Because of parent/teacher conference scheduling, there was no school for the kids yesterday.  Or today.  Or tomorrow.  I had some errands to run, but we didn't even leave the house yesterday because the weather looked too icky.


In my usual fashion, I took so long to leave the house (feed the baby, get dressed, find socks for the kids because for some reason they NEVER have any in their drawer, change the baby's diaper, look up the stores' prices on the internet to find best deals, feed baby again, break up brawl between kids who are fighting like WWF wrestlers, etc) that I ended up putting it off, with the questionable weather being the deciding factor that ultimately made up my mind.  Little did I know today would be WORSE - well, actually I should have known, since my mom did warn me several days ago that it was going to snow.  But I didn't listen, because I am mired in Step 2 of...

The Seven Stages of Winter:

1) Shock and Disbelief.  "What?  Wasn't it just summer a minute ago?  It can't be winter, I still have beer cans in my yard left over from our Fourth of July cookout."


2) Denial.  "It's still fall - see, there are four trees that have a couple brown leaves left on them.  We're just having a cold snap."


3) Anger.  "The first time I'm late to work because I have to clear an unexpected overnight 7-inch snowfall off my windshield, I am absolutely going to FREAK OUT on somebody."

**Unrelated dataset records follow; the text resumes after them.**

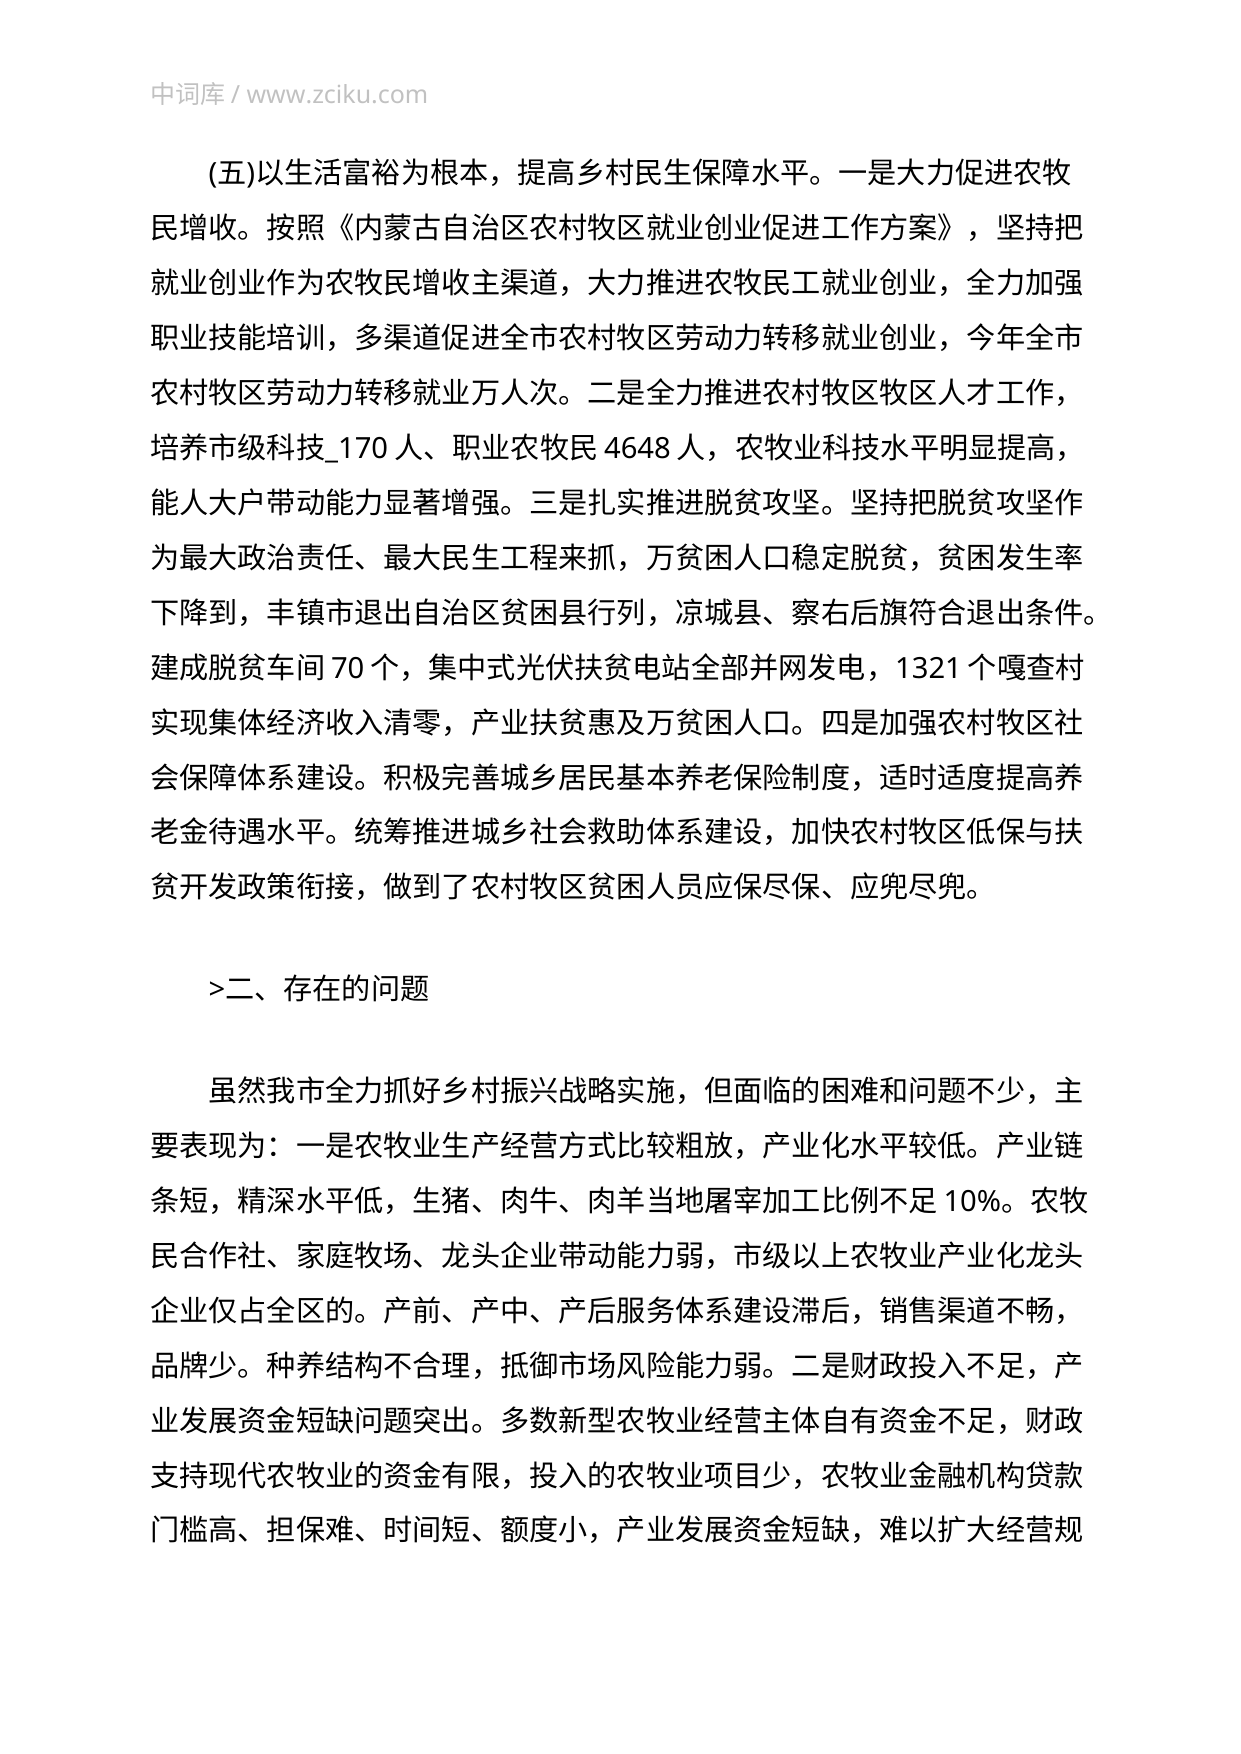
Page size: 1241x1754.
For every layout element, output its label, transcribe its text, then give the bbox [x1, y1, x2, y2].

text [150, 1068, 1090, 1549]
text (五)以生活富裕为根本，提高乡村民生保障水平。一是大力促进农牧民增收。按照《内蒙古自治区农村牧区就业创业促进工作方案》，坚持把就业创业作为农牧民增收主渠道，大力推进农牧民工就业创业，全力加强职业技能培训，多渠道促进全市农村牧区劳动力转移就业创业，今年全市农村牧区劳动力转移就业万人次。二是全力推进农村牧区牧区人才工作，培养市级科技_170人、职业农牧民4648人，农牧业科技水平明显提高，能人大户带动能力显著增强。三是扎实推进脱贫攻坚。坚持把脱贫攻坚作为最大政治责任、最大民生工程来抓，万贫困人口稳定脱贫，贫困发生率下降到，丰镇市退出自治区贫困县行列，凉城县、察右后旗符合退出条件。建成脱贫车间70个，集中式光伏扶贫电站全部并网发电，1321个嘎查村实现集体经济收入清零，产业扶贫惠及万贫困人口。四是加强农村牧区社会保障体系建设。积极完善城乡居民基本养老保险制度，适时适度提高养老金待遇水平。统筹推进城乡社会救助体系建设，加快农村牧区低保与扶贫开发政策衔接，做到了农村牧区贫困人员应保尽保、应兜尽兜。 [150, 150, 1090, 906]
text >二、存在的问题 [150, 966, 1090, 1008]
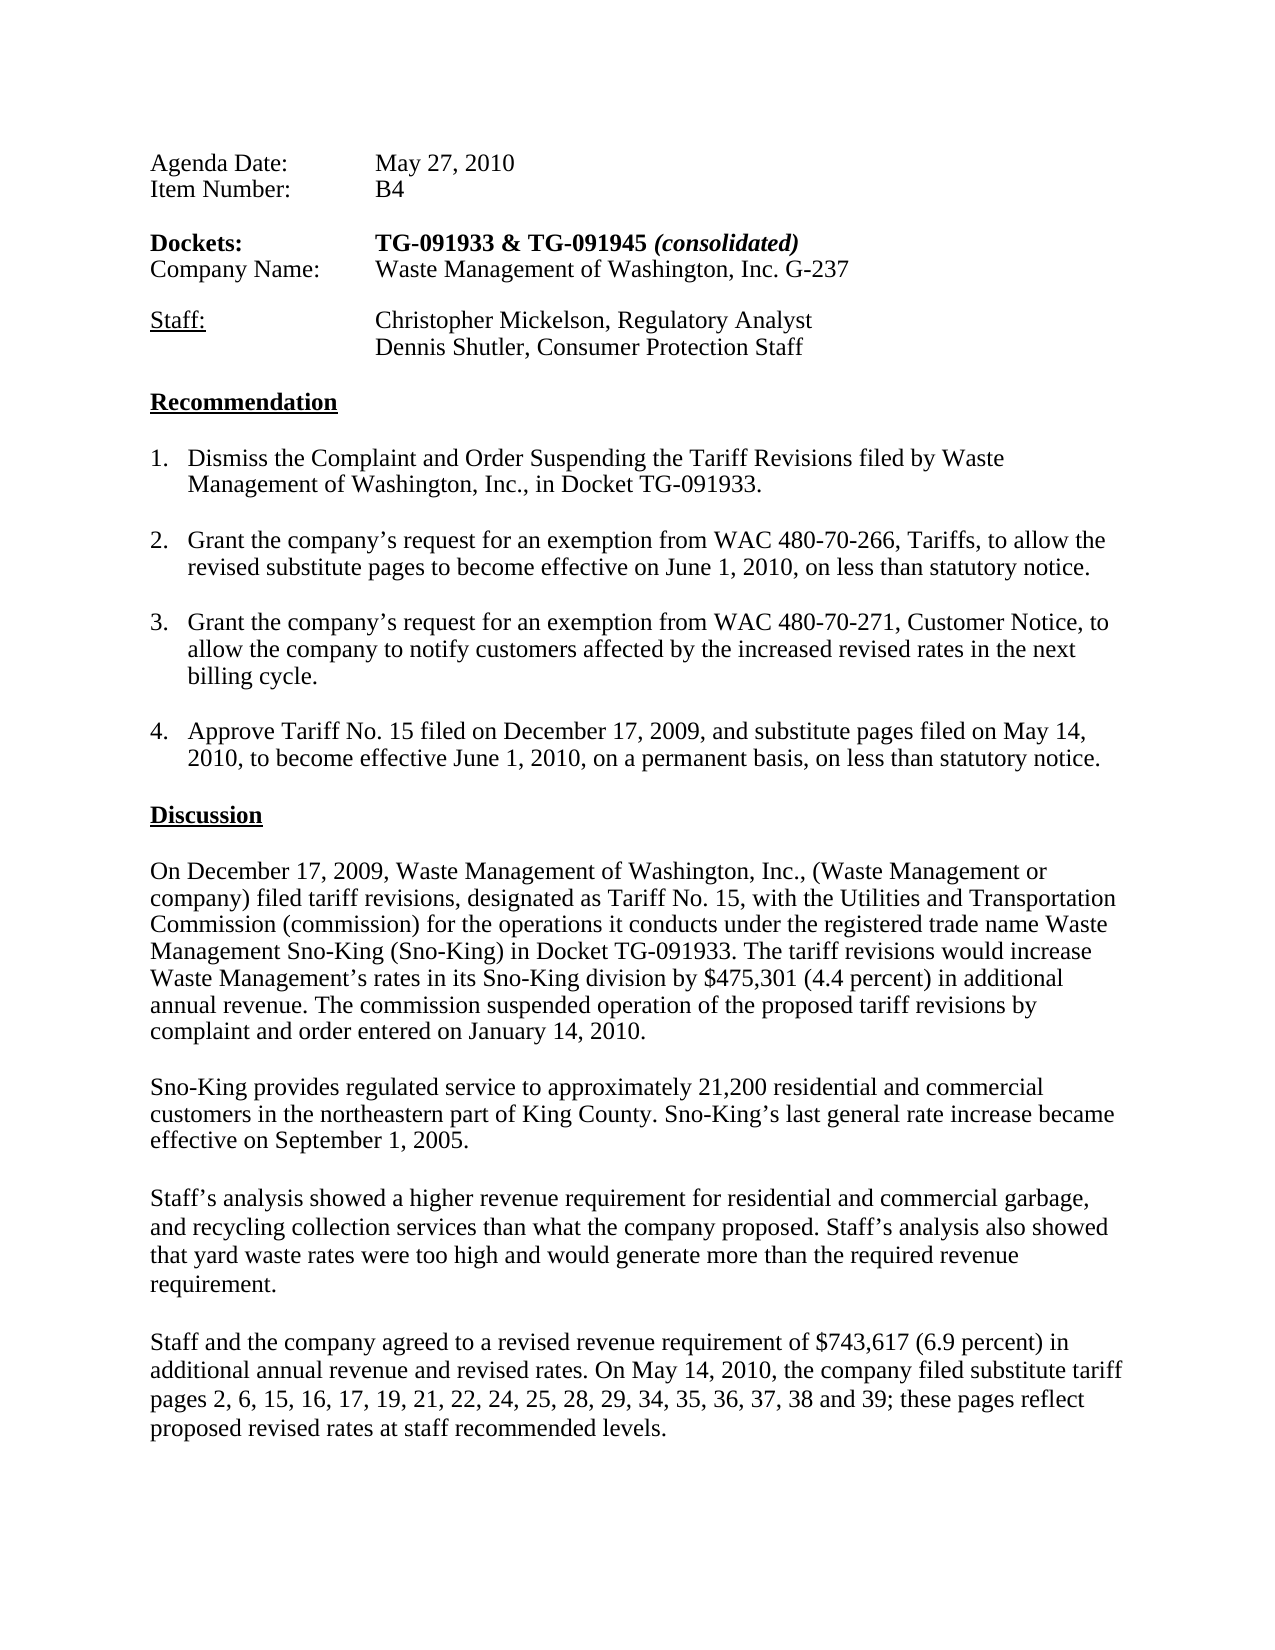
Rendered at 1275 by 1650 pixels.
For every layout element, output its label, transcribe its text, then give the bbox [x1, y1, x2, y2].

text Staff’s analysis showed a higher revenue requirement for residential and commercial garbage, and recycling collection services than what the company proposed. Staff’s analysis also showed that yard waste rates were too high and would generate more than the required revenue requirement. [150, 1183, 1125, 1298]
text Recommendation [150, 389, 1125, 416]
list Grant the company’s request for an exemption from WAC 480-70-271, Customer Notice, to allow the company to notify customers affected by the increased revised rates in the next billing cycle. [150, 609, 1125, 689]
text Company Name: Waste Management of Washington, Inc. G-237 [150, 257, 1125, 283]
text Agenda Date: May 27, 2010 [150, 150, 1125, 177]
text Sno-King provides regulated service to approximately 21,200 residential and commercial customers in the northeastern part of King County. Sno-King’s last general rate increase became effective on September 1, 2005. [150, 1074, 1125, 1154]
text Dennis Shutler, Consumer Protection Staff [150, 334, 1125, 361]
text Staff: Christopher Mickelson, Regulatory Analyst [150, 307, 1125, 334]
text Discussion [150, 800, 1125, 829]
list Approve Tariff No. 15 filed on December 17, 2009, and substitute pages filed on May 14, 2010, to become effective June 1, 2010, on a permanent basis, on less than statutory notice. [150, 718, 1125, 772]
text On December 17, 2009, Waste Management of Washington, Inc., (Waste Management or company) filed tariff revisions, designated as Tariff No. 15, with the Utilities and Transportation Commission (commission) for the operations it conducts under the registered trade name Waste Management Sno-King (Sno-King) in Docket TG-091933. The tariff revisions would increase Waste Management’s rates in its Sno-King division by $475,301 (4.4 percent) in additional annual revenue. The commission suspended operation of the proposed tariff revisions by complaint and order entered on January 14, 2010. [150, 858, 1125, 1045]
list Dismiss the Complaint and Order Suspending the Tariff Revisions filed by Waste Management of Washington, Inc., in Docket TG-091933. [150, 445, 1125, 498]
text Staff and the company agreed to a revised revenue requirement of $743,617 (6.9 percent) in additional annual revenue and revised rates. On May 14, 2010, the company filed substitute tariff pages 2, 6, 15, 16, 17, 19, 21, 22, 24, 25, 28, 29, 34, 35, 36, 37, 38 and 39; these pages reflect proposed revised rates at staff recommended levels. [150, 1327, 1125, 1442]
text Item Number: B4 [150, 177, 1125, 203]
list Grant the company’s request for an exemption from WAC 480-70-266, Tariffs, to allow the revised substitute pages to become effective on June 1, 2010, on less than statutory notice. [150, 527, 1125, 581]
text Dockets: TG-091933 & TG-091945 (consolidated) [150, 230, 1125, 257]
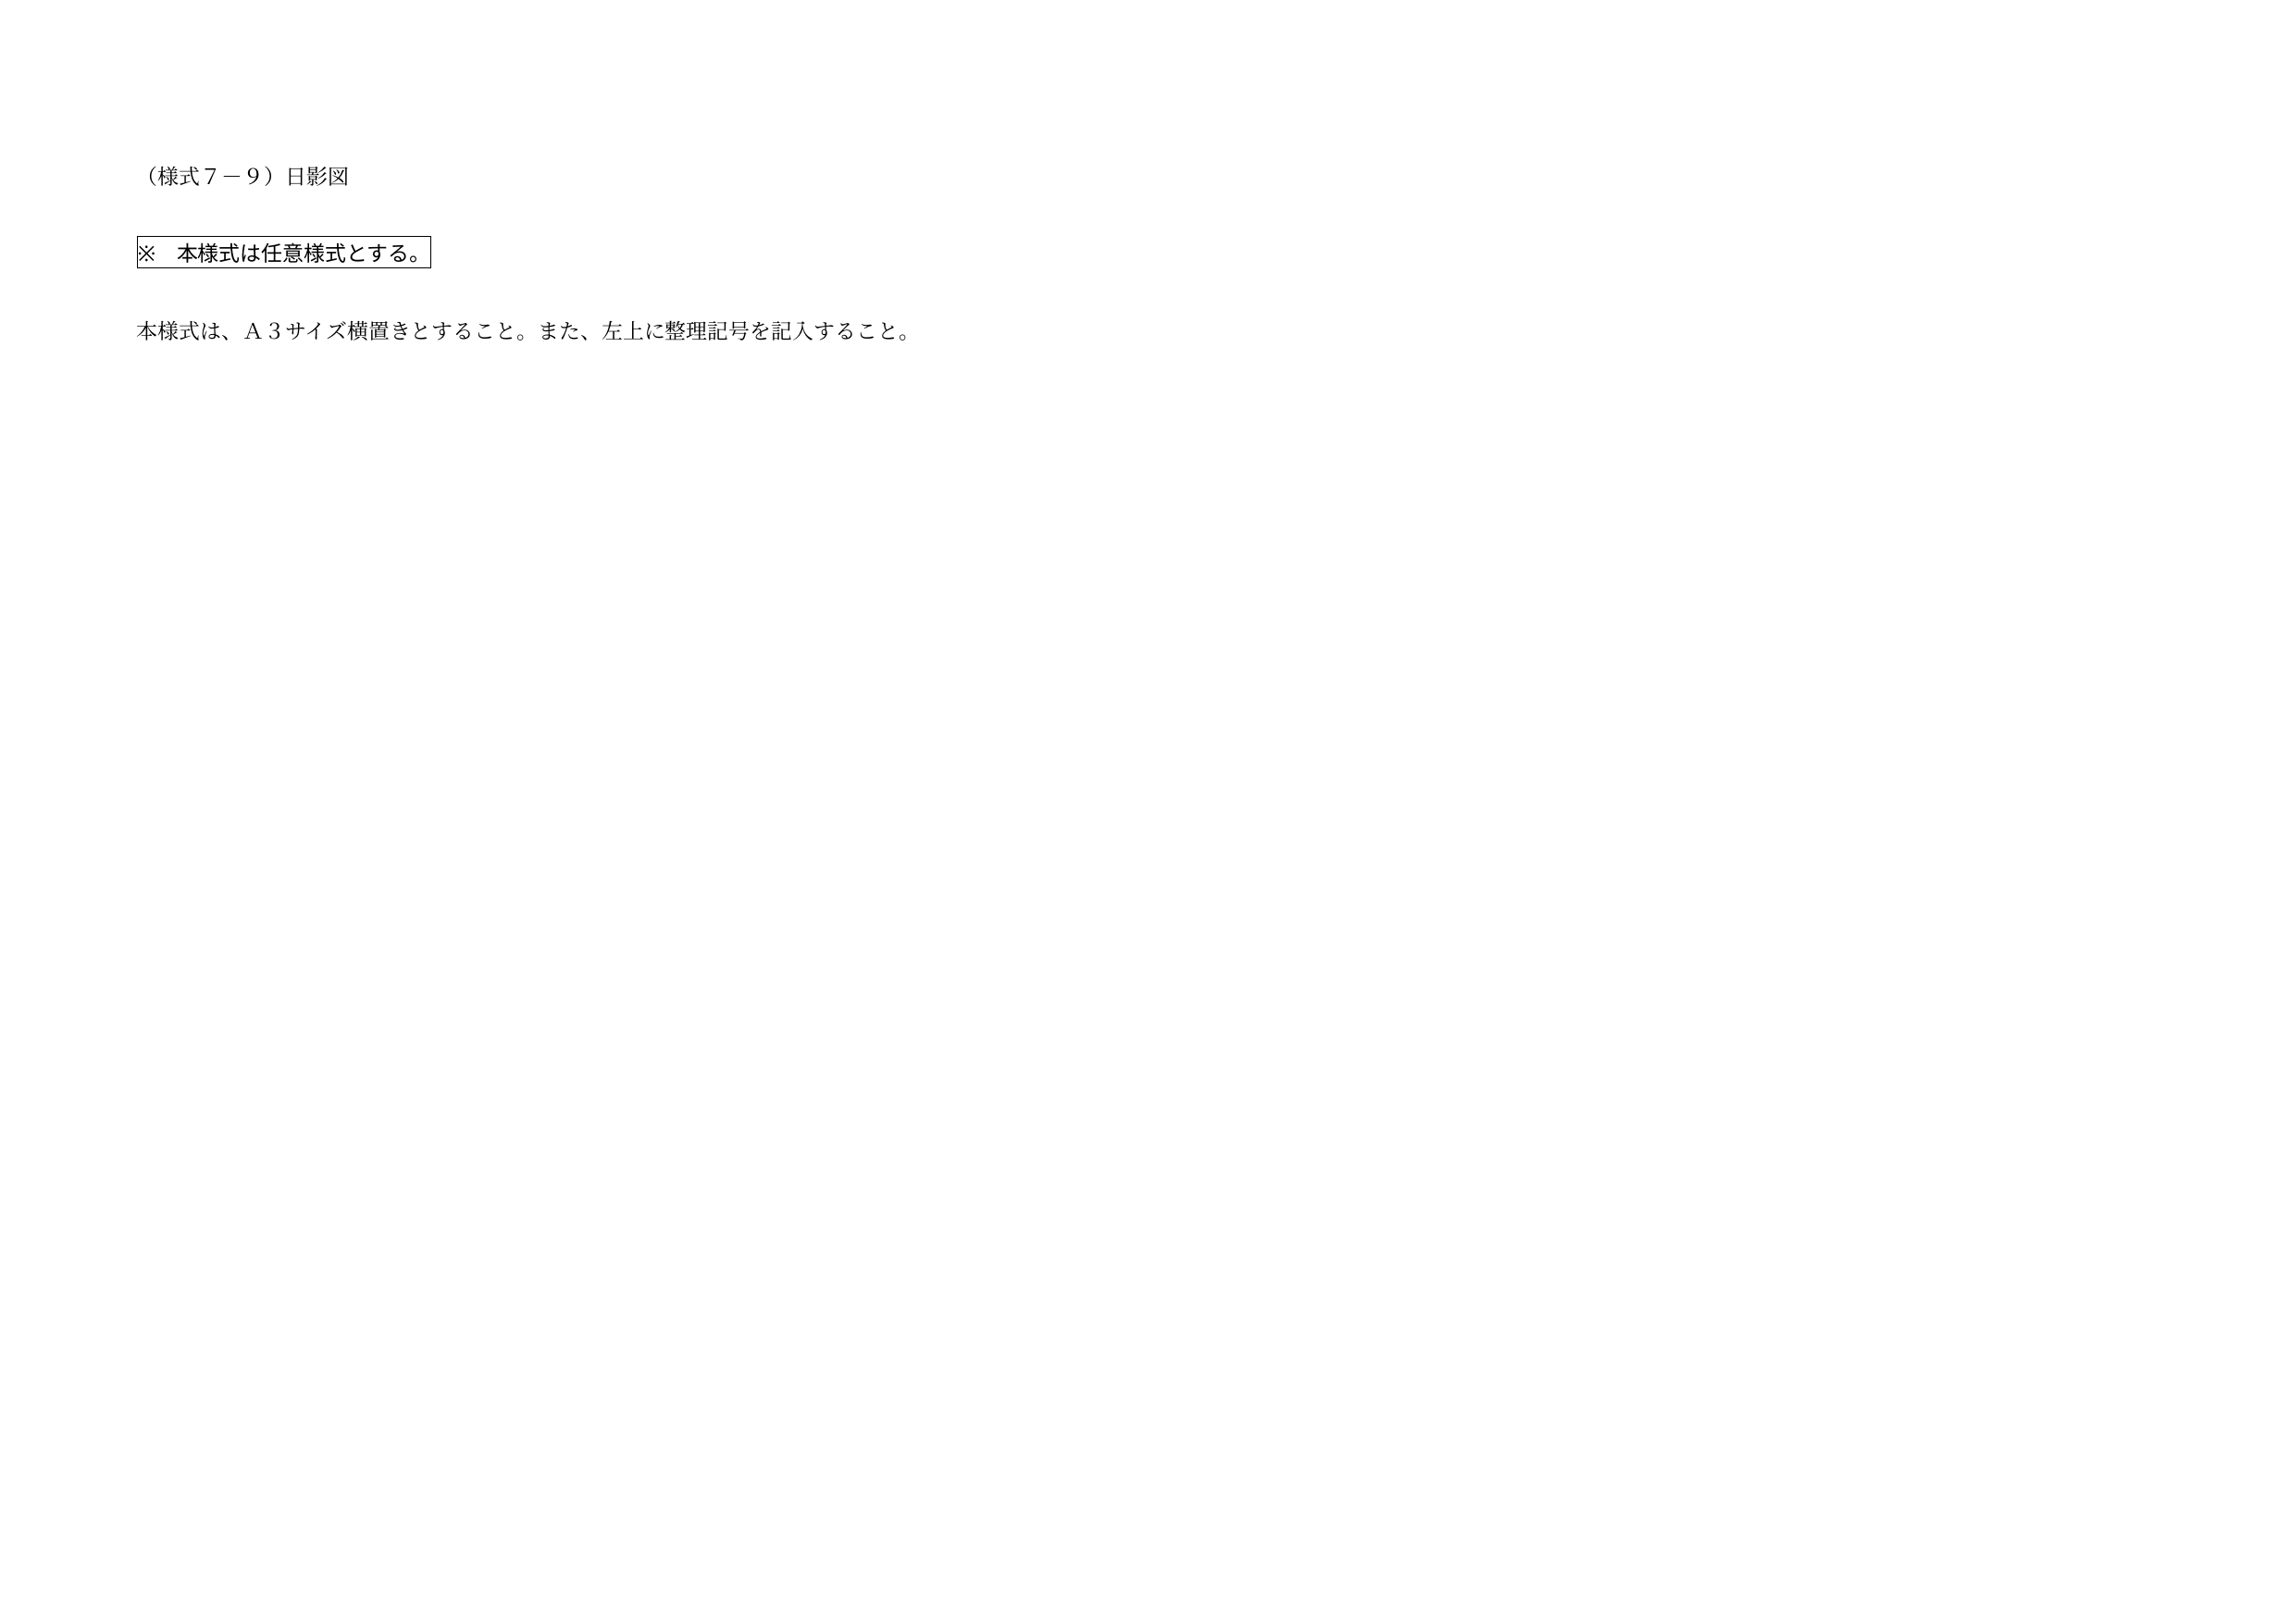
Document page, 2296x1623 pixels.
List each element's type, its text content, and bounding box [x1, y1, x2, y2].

text 本様式は、Ａ３サイズ横置きとすること。また、左上に整理記号を記入すること。 [137, 310, 2159, 349]
text （様式７－９）日影図 [137, 156, 2159, 194]
text ※ 本様式は任意様式とする。 [137, 233, 2159, 272]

4) Depression.  "Ugh, four sunless months of slush-filled boots, spending three hours each day bundling the kids up for school, and people yapping incessantly about how slippery the roads are.  Why yes, I think I will have another helping of buttery mashed potatoes followed by six metric tons of chocolate to make myself feel better."  Children are immune to this stage.  They haven't properly learned to hate winter yet.


5 and 6) More Anger.  "I can't believe that the %!&$# guy who plows our street piled five feet of snow at the end of my driveway.  AGAIN!"


7) Acceptance.  This stage is a myth - no one actually accepts winter.  The closest you can come to acceptance is finding solace in the fact that your new Old Navy puffy coat will help hide the 10 pounds you put on in Stage 4.


Of course, now that the sun is up I can see that my Seasonal Panic Disorder started prematurely; despite the forecasted 70% chance of snow, it's bright and sunny outside.  Hmm.  I was actually kind of hoping to put off my errands again.  Drat.